For this reason, every object used by the transaction must be specified using:
objectIdversiondigest
These values are retrieved online (for example via getCoins()), then passed into the transaction before calling build().
Gas configuration in offline mode
Gas estimation is not performed automatically when building transactions offline.
You must explicitly provide:
setGasPayment(...)setGasBudget(...)setGasPrice(...)
If the gas budget is too low, the transaction will execute and fail with InsufficientGas, still incurring gas costs.
When building offline, it is recommended to over-provision the gas budget.
Decoding before signing (recommended)
Calling:
Transaction.from(unsignedTxBytes)
allows you to inspect the transaction contents in a human-readable form before signing. This is especially useful for:
- hardware wallet review
- audits
- external signers
- debugging incorrect inputs
This step mirrors the CLI’s --serialize-unsigned-transaction inspection flow.

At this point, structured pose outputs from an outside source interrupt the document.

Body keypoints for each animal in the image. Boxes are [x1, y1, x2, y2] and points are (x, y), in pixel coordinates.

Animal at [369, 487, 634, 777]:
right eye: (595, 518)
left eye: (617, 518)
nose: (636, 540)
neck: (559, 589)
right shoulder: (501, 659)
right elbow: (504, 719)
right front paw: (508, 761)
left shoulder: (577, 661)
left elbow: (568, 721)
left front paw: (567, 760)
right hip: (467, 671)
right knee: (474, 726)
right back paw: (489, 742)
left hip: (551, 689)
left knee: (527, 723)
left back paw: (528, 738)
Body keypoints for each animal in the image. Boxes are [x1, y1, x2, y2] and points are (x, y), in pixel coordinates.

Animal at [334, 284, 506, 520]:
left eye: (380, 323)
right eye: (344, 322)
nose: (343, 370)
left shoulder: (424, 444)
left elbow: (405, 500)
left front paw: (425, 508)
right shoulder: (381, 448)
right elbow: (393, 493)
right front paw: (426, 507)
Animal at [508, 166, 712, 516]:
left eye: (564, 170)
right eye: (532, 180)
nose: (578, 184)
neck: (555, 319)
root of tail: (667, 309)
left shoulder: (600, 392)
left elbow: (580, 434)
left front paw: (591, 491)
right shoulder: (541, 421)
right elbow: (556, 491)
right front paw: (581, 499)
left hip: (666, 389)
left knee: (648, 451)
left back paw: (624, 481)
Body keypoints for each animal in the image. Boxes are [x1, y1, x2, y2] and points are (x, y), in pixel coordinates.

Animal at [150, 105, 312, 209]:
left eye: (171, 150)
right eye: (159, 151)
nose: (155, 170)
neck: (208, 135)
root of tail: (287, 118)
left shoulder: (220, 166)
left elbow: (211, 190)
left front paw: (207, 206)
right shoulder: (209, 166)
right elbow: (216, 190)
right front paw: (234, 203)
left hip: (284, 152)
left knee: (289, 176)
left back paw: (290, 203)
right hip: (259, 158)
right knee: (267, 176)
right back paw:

Offline transaction signing in IOTA follows the same core process in both the CLI and the TypeScript SDK: serialize the transaction data, sign it with intent awareness, and submit the signed transaction to the network. Both tools produce identical, protocol-level artifacts using the same BCS format and signature structure, ensuring full interoperability. The CLI is well suited for manual workflows and operational tasks, while the TypeScript SDK is ideal for applications, wallets, and services that require programmatic control and offline-only signing flows. Regardless of the tooling used, transactions provide the same security guarantees and execution semantics on the IOTA network.